If elected to a second term, Obama will end up appointing over half the federal judges. That sure can make a big difference.
Most importantly, the Supreme Court is only one vote away from reversing the 5 to 4 decisions that so narrowly struck down the handgun bans in Chicago and the District of Columbia.
Two of the Justices who voted to strike down the bans, conservative Antonin Scalia and moderate Anthony Kennedy, will be well into their 80s during the next administration.
While a couple of Justices have made it to 90 while serving on the court, remember the rare glimpse into Obama’s views during the 2008 campaign when he referred to those “bitter” Americans who “cling to their guns, cling to their religion.”
It surely fits his earlier statement: “I don’t believe that people should be able to own guns.”
Yet, despite all this evidence of an anti-gun agenda, recent articles by the Associated Press and other news media paint Obama as a moderate on guns and as somebody who wants to “protect the Second Amendment rights of law-abiding citizens” and merely support so-called “gun safety” measures.

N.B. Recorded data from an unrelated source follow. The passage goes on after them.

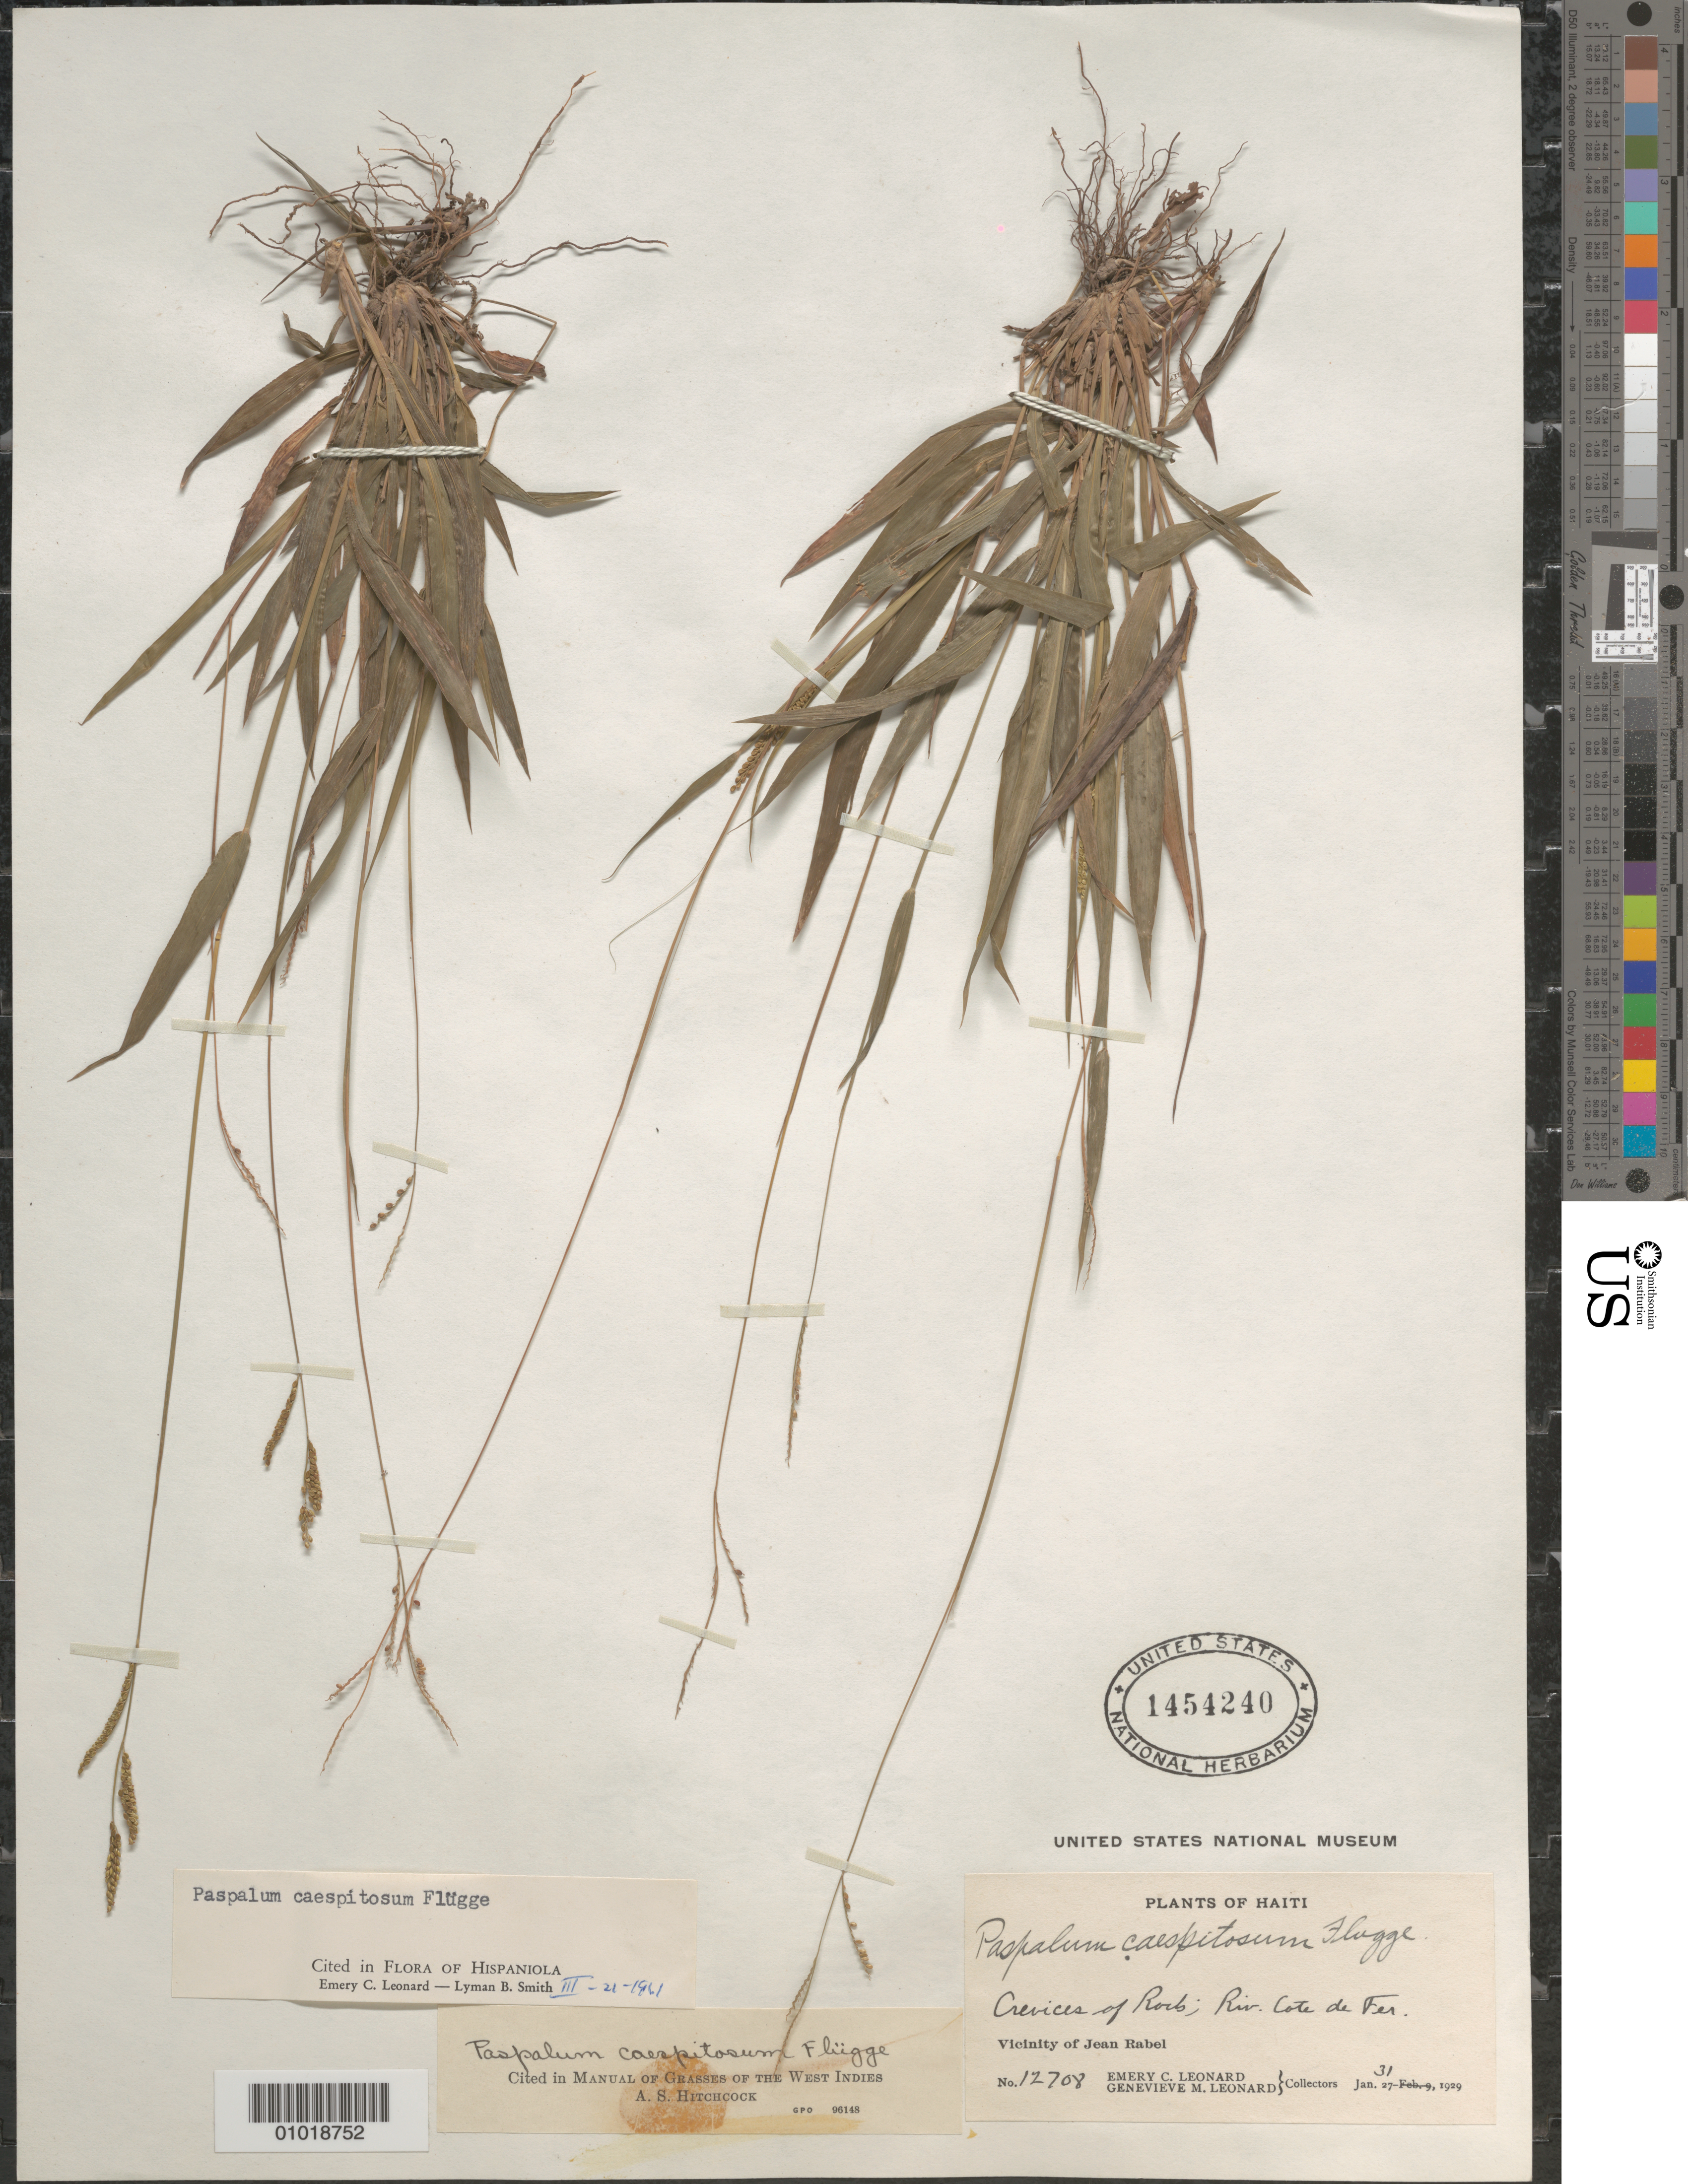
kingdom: Plantae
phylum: Tracheophyta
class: Liliopsida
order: Poales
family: Poaceae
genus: Paspalum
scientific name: Paspalum caespitosum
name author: Flüggé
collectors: E. C. Leonard & G. M. Leonard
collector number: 12708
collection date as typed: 27 Jan 1929 to 31 Jan 1929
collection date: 1929-01-27/1929-01-31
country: Haiti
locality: Vic. of Jean Rabel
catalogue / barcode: US 1454240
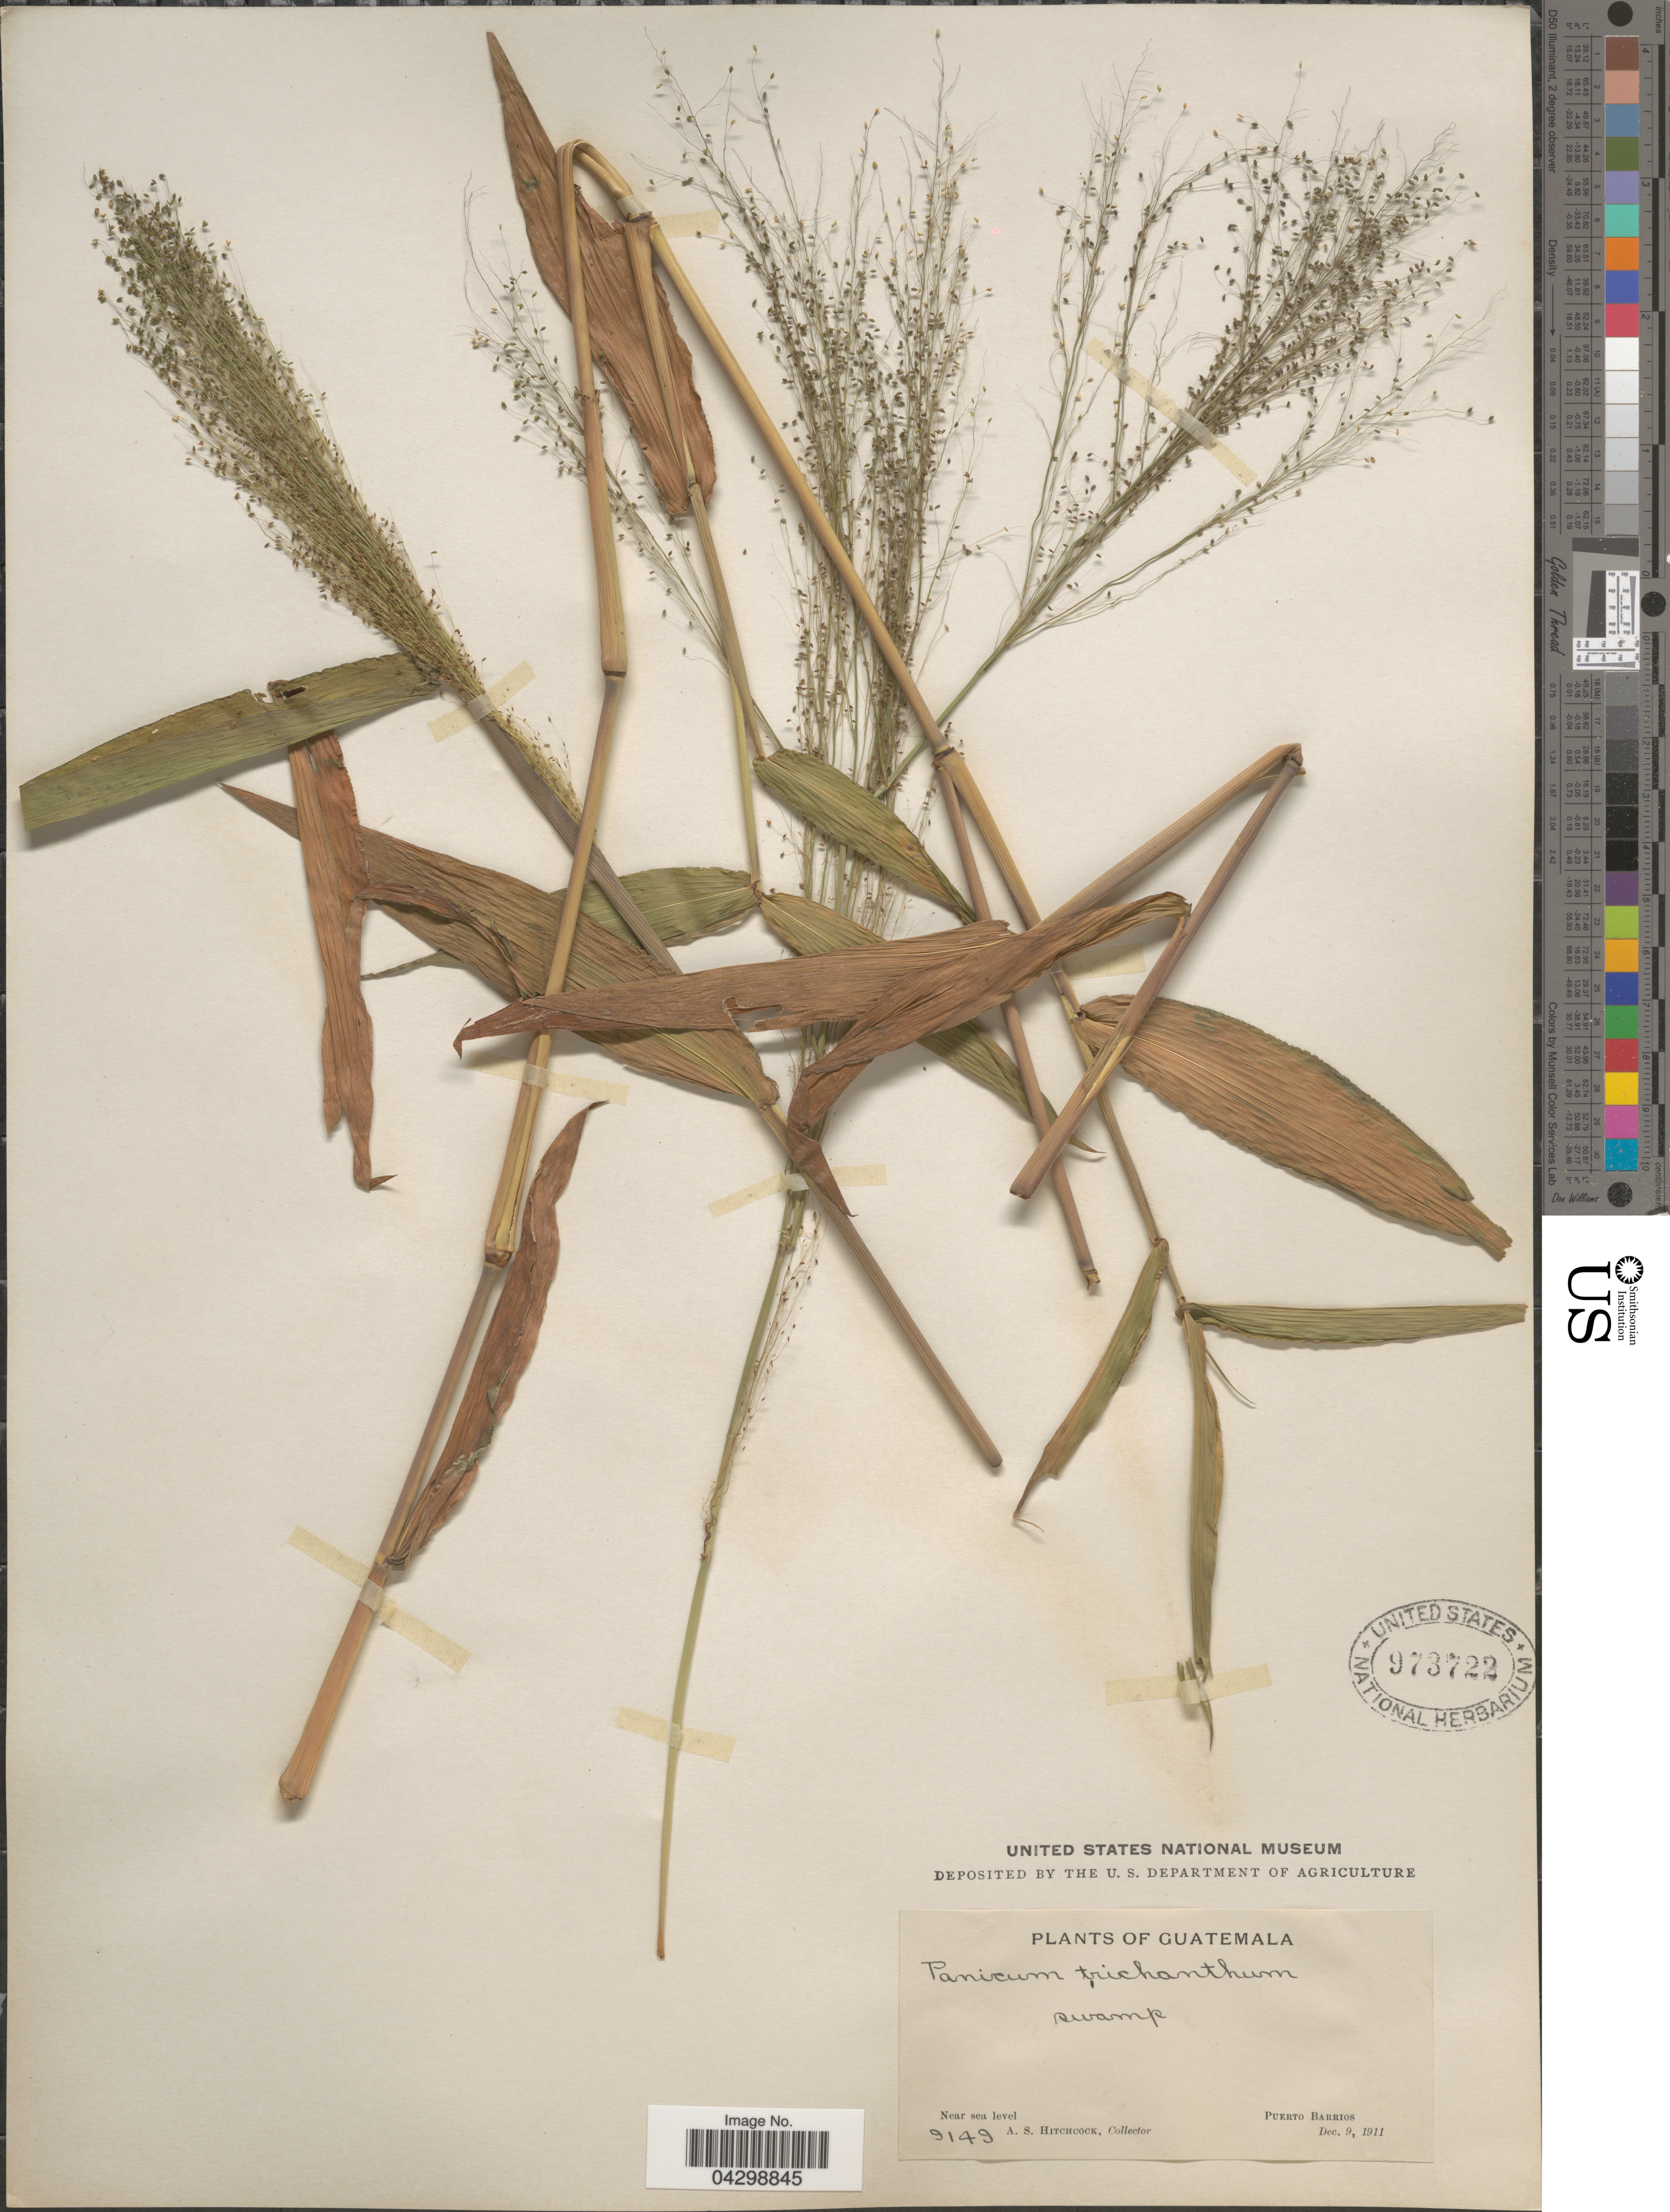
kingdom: Plantae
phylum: Tracheophyta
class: Liliopsida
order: Poales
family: Poaceae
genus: Panicum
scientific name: Panicum trichanthum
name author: Nees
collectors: A. S. Hitchcock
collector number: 9149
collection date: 1911-12-09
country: Guatemala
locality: Puerto Barrios.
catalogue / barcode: US 973722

Of course, they are wrong. Unfortunately, Obama’s patient “under the radar” campaign seems to be working. He is fundamentally changing the courts and leaving them much more hostile to gun ownership. If Americans catch on, this could still be a major issue in the 2012.
John R. Lott, Jr. is a FoxNews.com contributor. He is an economist and author of the third edition of “More Guns, Less Crime” (University of Chicago Press, 2010).